There are probably multiple systems that have to handle your request. The customer relationship management system that the support team uses might send your request to a different internal system that processes requests first-in-first-out.
Once the email is sent, it needs to sit on the outgoing server for its turn to leave (usually very, very fast, but not always), then your email server would have to acknowledge receipt and put it in your mailbox (also usually very fast, but not always).
Basically, it takes multiple systems to get that email to you and any one of them might be having a problem that delays your mail.
In short, it doesn’t take that long. Ignoring any delay on your email provider’s side, it takes only a few seconds to send an email, even thru a complex email templating system with a bunch of dependencies.

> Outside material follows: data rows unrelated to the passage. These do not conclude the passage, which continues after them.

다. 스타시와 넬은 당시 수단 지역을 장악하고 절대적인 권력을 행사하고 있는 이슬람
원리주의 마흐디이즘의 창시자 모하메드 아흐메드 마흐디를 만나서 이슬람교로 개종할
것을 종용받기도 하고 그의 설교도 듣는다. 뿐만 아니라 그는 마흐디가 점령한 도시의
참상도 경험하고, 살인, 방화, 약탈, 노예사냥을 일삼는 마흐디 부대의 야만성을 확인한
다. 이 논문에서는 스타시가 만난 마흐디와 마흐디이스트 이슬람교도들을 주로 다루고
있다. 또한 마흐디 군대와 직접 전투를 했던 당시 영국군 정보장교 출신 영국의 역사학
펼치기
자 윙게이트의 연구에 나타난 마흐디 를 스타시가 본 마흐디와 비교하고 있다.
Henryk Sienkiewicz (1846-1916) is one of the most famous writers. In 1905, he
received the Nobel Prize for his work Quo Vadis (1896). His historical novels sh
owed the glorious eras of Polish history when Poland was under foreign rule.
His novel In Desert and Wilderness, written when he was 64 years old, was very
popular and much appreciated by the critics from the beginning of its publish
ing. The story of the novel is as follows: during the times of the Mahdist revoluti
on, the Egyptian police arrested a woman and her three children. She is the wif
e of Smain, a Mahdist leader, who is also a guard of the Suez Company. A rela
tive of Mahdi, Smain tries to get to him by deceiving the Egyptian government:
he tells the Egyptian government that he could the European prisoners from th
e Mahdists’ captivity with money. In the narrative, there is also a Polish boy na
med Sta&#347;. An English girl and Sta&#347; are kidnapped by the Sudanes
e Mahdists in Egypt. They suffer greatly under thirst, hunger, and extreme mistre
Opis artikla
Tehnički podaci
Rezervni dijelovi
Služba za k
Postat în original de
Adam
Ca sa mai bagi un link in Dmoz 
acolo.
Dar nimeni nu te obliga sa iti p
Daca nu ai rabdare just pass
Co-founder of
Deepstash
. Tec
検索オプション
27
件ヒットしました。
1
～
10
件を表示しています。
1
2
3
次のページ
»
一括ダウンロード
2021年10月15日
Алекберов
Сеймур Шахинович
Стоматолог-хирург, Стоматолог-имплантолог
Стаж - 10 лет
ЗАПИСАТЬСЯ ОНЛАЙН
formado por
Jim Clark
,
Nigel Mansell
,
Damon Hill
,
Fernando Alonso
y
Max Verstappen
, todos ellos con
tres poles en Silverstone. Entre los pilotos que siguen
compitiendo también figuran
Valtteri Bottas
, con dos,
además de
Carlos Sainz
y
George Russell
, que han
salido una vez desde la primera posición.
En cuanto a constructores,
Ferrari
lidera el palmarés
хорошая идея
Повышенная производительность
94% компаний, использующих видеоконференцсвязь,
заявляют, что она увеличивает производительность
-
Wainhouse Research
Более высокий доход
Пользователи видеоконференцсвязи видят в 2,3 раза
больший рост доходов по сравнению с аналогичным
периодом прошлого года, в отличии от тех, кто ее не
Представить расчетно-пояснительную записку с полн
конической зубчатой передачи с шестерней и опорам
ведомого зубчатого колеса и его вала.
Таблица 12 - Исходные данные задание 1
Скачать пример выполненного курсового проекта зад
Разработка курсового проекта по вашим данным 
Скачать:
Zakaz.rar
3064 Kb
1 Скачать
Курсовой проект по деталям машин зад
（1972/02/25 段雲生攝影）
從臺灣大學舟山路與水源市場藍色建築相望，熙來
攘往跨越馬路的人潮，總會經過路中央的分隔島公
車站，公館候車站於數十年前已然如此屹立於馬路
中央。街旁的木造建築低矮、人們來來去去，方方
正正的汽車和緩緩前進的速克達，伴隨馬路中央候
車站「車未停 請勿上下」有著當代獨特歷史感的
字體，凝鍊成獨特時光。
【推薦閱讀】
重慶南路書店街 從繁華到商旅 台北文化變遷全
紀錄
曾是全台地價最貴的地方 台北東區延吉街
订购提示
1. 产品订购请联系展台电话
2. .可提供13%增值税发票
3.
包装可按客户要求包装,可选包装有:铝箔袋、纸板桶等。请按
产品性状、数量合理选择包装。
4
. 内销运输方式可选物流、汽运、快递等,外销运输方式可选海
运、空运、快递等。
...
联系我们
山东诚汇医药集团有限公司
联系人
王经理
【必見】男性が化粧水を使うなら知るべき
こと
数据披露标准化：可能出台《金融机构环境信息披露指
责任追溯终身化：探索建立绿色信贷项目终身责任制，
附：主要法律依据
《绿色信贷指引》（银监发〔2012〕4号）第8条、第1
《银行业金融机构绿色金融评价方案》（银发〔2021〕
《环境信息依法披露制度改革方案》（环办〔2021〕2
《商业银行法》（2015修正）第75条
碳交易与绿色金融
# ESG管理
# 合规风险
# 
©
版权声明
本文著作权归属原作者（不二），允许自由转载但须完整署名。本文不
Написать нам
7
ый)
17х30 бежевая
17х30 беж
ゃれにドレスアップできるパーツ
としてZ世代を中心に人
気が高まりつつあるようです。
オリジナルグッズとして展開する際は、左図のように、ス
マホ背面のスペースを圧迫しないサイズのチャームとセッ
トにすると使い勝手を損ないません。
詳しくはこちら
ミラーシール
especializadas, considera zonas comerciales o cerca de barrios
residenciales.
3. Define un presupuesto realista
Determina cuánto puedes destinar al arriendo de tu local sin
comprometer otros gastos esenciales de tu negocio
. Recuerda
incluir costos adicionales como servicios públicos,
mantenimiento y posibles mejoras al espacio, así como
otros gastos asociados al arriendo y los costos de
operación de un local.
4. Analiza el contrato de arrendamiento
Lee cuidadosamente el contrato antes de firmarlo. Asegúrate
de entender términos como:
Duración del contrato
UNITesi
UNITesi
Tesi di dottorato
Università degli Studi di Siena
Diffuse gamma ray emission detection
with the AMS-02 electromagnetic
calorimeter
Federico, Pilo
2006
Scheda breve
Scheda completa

However, depending on who actually handles the email templating and delivery, the cost of sending the email sends based on the contract for how long the delivery provider has to send it out. This is called an SLA (service level agreement)
For example:
* if your emails have an SLA of 1 minute, meaning it takes 1 minute to get to your inbox from the time it was requested, it may cost 10 or 15 cents per email.
* An SLA of 10 minutes may cost 1-2 cents per email
* An SLA of 1 hour may cost 10 or 15 cents per 1000 emails.
If you send 1 million emails per month, those costs become significant really quickly.
They may also just be setting the really long expectation so you don’t bother them again in a few minutes if the email is delayed a bit.